**CONJUNTO DE TAREFAS**.
1 – No trecho sobre as variantes do novo coronavírus, qual delas o epidemiologista aponta como a mais bem estudada?
2 – Dê a continuação do trecho sobre as variantes do novo coronavírus, começando logo após a última frase.

**TRECHO SELECIONADO**.
Para César Gomes Victora, médico epidemiologista e professor da Faculdade de Medicina da Universidade Federal de Pelotas (UFPel), a posição do ministro é preocupante e motivo de alerta, mas que ainda é cedo para saber com certeza quais serão os efeitos das novas variantes sobre a pandemia.
“É uma possibilidade, pode ser, principalmente se a imunidade conferida pela primeira variante, nas pessoas que já tiveram COVID-19, não for altamente efetiva contra a variante nova. Então, realmente nós podemos ter mais mortes e mais disseminação, mas, ainda é cedo para saber”, avalia o epidemiologista em entrevista à Sputnik Brasil.
O médico explica que todos os vírus conhecidos apresentam mutações e novas variantes ao longo do tempo, sendo que o vírus que causa a COVID-19 já teria algumas bem conhecidas.
“O novo coronavírus, ou SARS-CoV-2, como nós chamamos, apresenta pelo menos três variantes já bem conhecidas. A inglesa, a da África do Sul e a brasileira, que foi detectada incialmente no Japão em pessoas que foram de Manaus para o Japão”, afirma.
O médico alerta, no entanto, que os cientistas ainda conhecem “muito pouco” sobre as variantes do novo coronavírus e destaca que uma delas foi mais bem estudada.
“A mais bem estudada é a inglesa, que mostra que ela se dissemina rapidamente, tem mais poder de se transmitir na população do que a variante original do coronavírus. […] Ela se dissemina e ela tende a controlar, a ser a variante predominante porque ela consegue ocupar o espaço que antes estava sendo ocupado pela variante original que apareceu na China”, aponta.
O médico acrescenta que estudos preliminares dizem que a variante inglesa pode ter uma letalidade maior, o que ainda precisa ser confirmado. Já em relação às variantes brasileira e sul-africana, ainda há pouca informação confirmada, apesar de que já se sabe que elas são provavelmente mais infecciosas.

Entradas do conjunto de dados
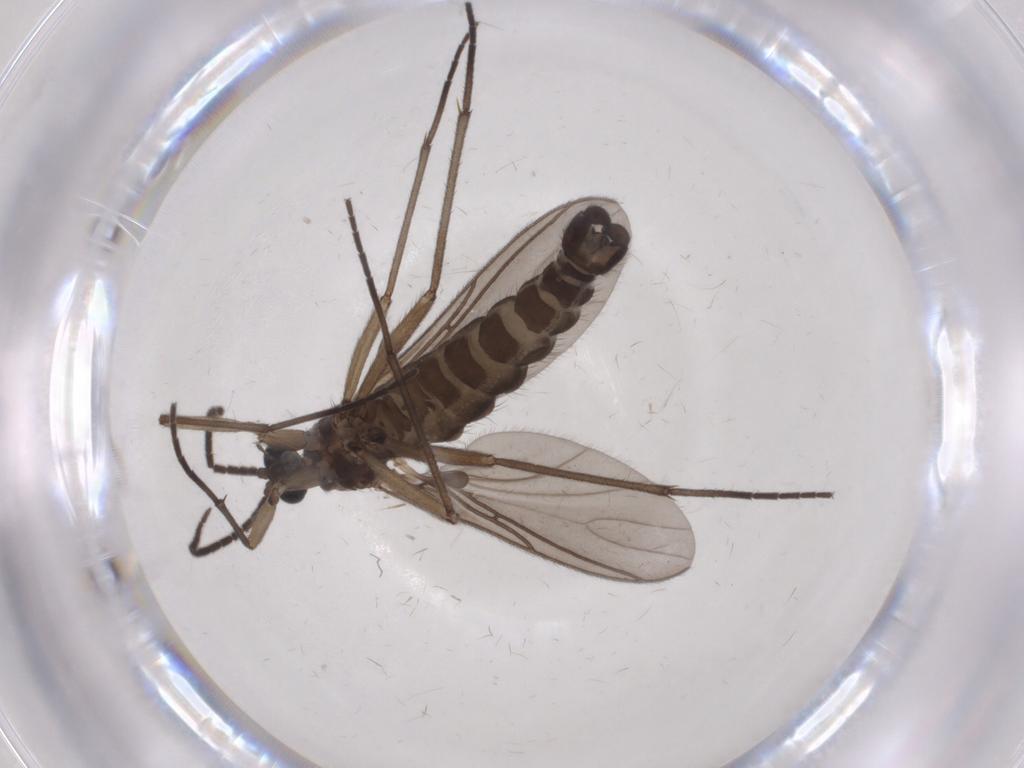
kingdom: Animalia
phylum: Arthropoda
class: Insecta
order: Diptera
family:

**RESPOSTAS DO EXERCÍCIO**.
1 – A variante inglesa.

2 –
“O grande xis da questão é se aquela pessoa que teve a variante original e achava que estava protegida porque já tinha apanhado a doença, se essa pessoa pode ser infectada novamente pela variante nova. E temos alguns casos já relatados, inclusive no Brasil, de que isso ocorre, mas nós não temos ideia do percentual de proteção que uma infecção contra o COVID-19 original daria em relação à nova variante”, ressalta o epidemiologista.
Victora explica ainda que essa mesma questão está posta em relação às vacinas contra a COVID-19. Segundo o médico e pesquisador, já há evidências em alguns imunizantes de que há proteção contra as novas variantes do vírus, mas talvez não tanto quanto a variante original.
Cuidados devem ser mantidos e Brasil paga por ‘falta de visão’
Diante dessa nova realidade, o epidemiologista esclarece que as medidas individuais de cuidado já difundidas continuam sendo as melhores para a proteção coletiva, e lamenta a falta de ação do governo federal sobre a questão.
O Brasil foi recentemente classificado pelo think tank australiano Lowy Institute como o pior colocado na gestão da pandemia, entre 98 países pesquisados.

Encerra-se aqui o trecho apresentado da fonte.